Anyway as my day went on I continued my introspective journey, and I decided to determine if I was closer to Getting’ Rich or to the Die Tryin’ part of Fiddy’s proverb. I started comparing the work I was able to do today with the work I did when I was a grad three years ago. I’m not sure what my boss thought but i certainly thought it was quite a relevant exercise which I found extremely interesting and insightful.
Anyway, much like the way a relative you haven’t seen in 25 years congratulates you for growing “so tall” since you were 2 months old, I gave myself plenty of pats on the back because “I’ve come so far” (ignoring the fact that improvement is generally inevitable when you spend more hours on one task). However in this process there was something that did catch my eye – despite the fact that I was increasing my years of experience, the number of mistakes I make hasn’t changed. But whilst the mistakes I made as a grad were due to genuine ignorance, the mistakes I make nowadays are more due to simply not bothering to do work properly. It was at this stage that I realised that something was terribly wrong – it was all connected. The lack of motivation to do any work, the 5 hour mid-work day journeys of self-discovery, the frustration with not being able to follow in the footsteps of Fiddy. It all made sense. This was all happening due to symptoms associated with my extremely-rare-yet-to-be-medically-proven-but-nonetheless-existent condition. I suffer from “CBF Syndrome”.
Now please do not be alarmed by the threat of contagion or my apparent disregard for sufferers of medically proven conditions. Rather CBF Syndrome is a very different and clearly a very serious condition where the sufferer is perfectly healthy yet still overwhelmed by moments where they decide to be distracted from the task at hand with the excuse that they “can’t be fucked”. Other names for the condition include the words ‘procrastination’, ‘care factor zero’, and ‘there-are-just-too-many-man-being-hit-in-the-groin-videos-to-watch-before-doing-work”.
General symptoms include feelings of disenchantment, lacking motivation and a general realisation that the 150-page presentation you’re working on will generate more value for the world through recycling it/not being printed/preserving the electricity used by computers to make the presentation, than its actual content. More specific manifestations of this disease include:
- Playing Fruit Ninja on your phone in the work bathrooms for so long that the lights turn off and work colleagues can only assume that you’re doing a shit the size of Clive Palmer and cordon off the area for safety reasons;
- Going to work hoping that your computer is plagued by “IT problems” so that you can just fart around for the entire day whilst IT try to give as many new names to “restarting your computer” as possible;
- Having the life-or-death need to play guitar for an hour every morning starting at 10am before going into work; and
- Starting a blog to write about how much you procrastinate…

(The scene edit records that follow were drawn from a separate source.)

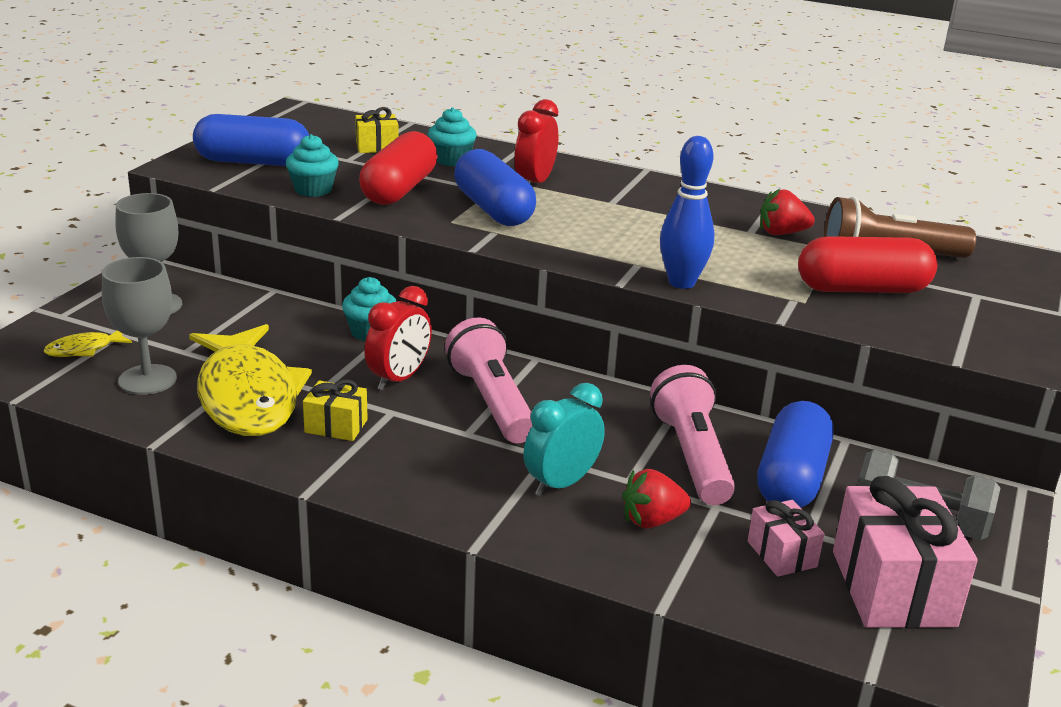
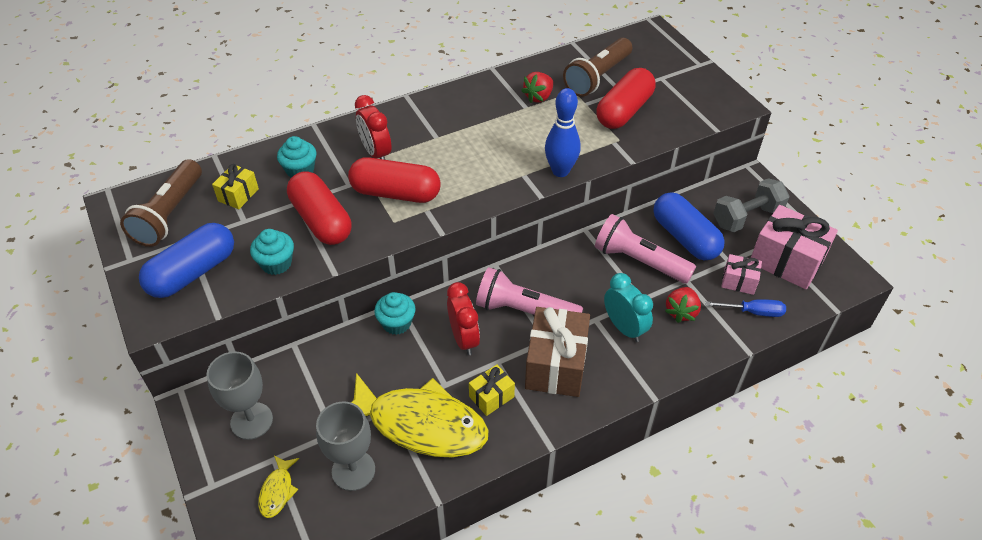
camera: 50 degrees left, 20 degrees up
(310, 130) = (169, 214): none -> brown flashlight
(435, 453) = (556, 365): none -> brown gift
(493, 209) = (395, 193): blue capsule -> red capsule
(561, 483) = (624, 328): turquoise clock -> turquoise clock turned 150 degrees clockwise
(743, 587) = (753, 312): none -> blue screwdriver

Given my condition has become so advanced, I’ve had to take steps to hide my symptoms – I can now make my internet surfing look so intense that if someone actually knew what I was reading, I can only imagine that their disapproval of me for not doing their work would be outweighed by their amazement with my ability to have so much concentration put towards deciding on which picture of Ryan Gosling I would like to marry more.

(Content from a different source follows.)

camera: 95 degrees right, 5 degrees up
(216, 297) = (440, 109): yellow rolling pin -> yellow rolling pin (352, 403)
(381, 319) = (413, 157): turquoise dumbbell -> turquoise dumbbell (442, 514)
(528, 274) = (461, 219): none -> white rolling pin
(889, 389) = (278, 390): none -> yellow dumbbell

It’s a real problem but just a shame that they still don’t recognise it as a legitimate sickness particularly given its current rate of infection amongst juniors working in the corporate world. It’s so discriminatory. Especially since work is the primary cause for people to develop CBF Syndrome. I think in my next performance review form where it says “is there anything we should know that has affected your performance?” I should erase “yes, your face” and instead be serious and admit to suffering from CBF. That’s the only way they’ll start to recognise it and perhaps try to stop the CBF Syndrome becoming an epidemic before it’s too late and everyone is just too CBF to do anything about it.